Aussi aurait-on pu légitimement s’attendre à ce que le poème de Berchoux rendît hommage à l’œuvre de réhabilitation des philosophes, aux travaux des savants du siècle des Lumières. Or, cet auteur ne cesse de critiquer cette période et fonde son discours sur un retour à l’Antique. Toutefois, je n’en postule pas moins que sa poétique est nourrie des discours du siècle qui vient de s’achever, mais que cet héritage se manifeste à travers une lecture des Lumières très sélective, dans une œuvre, La gastronomie ou L'homme des champs à table, qui se donne explicitement pour une parodie de L’homme des champs, ou les Géorgiques françaises de Jacques Delille.
La première partie résumera succinctement la thèse selon laquelle la gastronomie est davantage un concept, finalement assez abstrait, qui résume des débats en contradiction qui ne pouvaient naître que dans la France des Lumières, puis j’aborderai le texte de Berchoux de façon dialectique : sur son opposition affichée aux Lumières, et puis dans la troisième partie, sur ce qu’il doit à la pensée du XVIIIe siècle afin de montrer combien sa lecture sélective tend bien vers une entreprise de (re-)fondation.
L’idée avant le mot
De 1650 à la Révolution, les manuels culinaires se propagent dans toute la France, notamment par le biais de la bibliothèque bleue, littérature de colportage qui diffuse l’idéal de raffinement parisien dans les provinces.
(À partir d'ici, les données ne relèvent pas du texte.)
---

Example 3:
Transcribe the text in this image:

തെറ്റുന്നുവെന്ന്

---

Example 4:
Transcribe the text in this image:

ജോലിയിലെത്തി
La question passionne et entraîne nombre de débats. Pour les auteurs, il s’agit alors de prendre cet engouement en considération, témoin la préface du Manuel des officiers de bouche (1759) qui débute ainsi : « Quoi ! dira-t-on peut-être, encore un ouvrage sur la cuisine ? Depuis quelques années le public est inondé d'un déluge d'écrits en ce genre »8. Au-delà du traité pratique, le manuel défend la conception de la cuisine de son auteur et il ennoblit ainsi l’art de la bouche en lui conférant une portée plus philosophique : esthétique, morale ou politique, le plus souvent. Tous ces débats, déjà amplement étudiés, sont en effet à resituer dans une vision plus globale du XVIIIe siècle. A l’instar des débats sur les arts et métiers, sur les sciences et sur la littérature, désormais encadrés par des autorités institutionnelles telles que les diverses académies, notamment, la cuisine française devient l’objet d’une construction discursive qui vise à son institutionnalisation dans un esprit qui relève d’une forme de classicisme. Le XVIIIe siècle relève en effet de ce que l’on nomme parfois le grand âge classique. C’est la période à laquelle se théorise le siècle de Louis XIV, où se figent certains des grands modèles artistiques9 jusqu’à la révolution romantique. Il s’agit de prolonger – avec plus ou moins de succès – l’apogée d’une ère moderne en établissant comme principe l’adéquation du goût avec la perfection d’une civilisation reposant sur une fixation idéologique, politique et esthétique.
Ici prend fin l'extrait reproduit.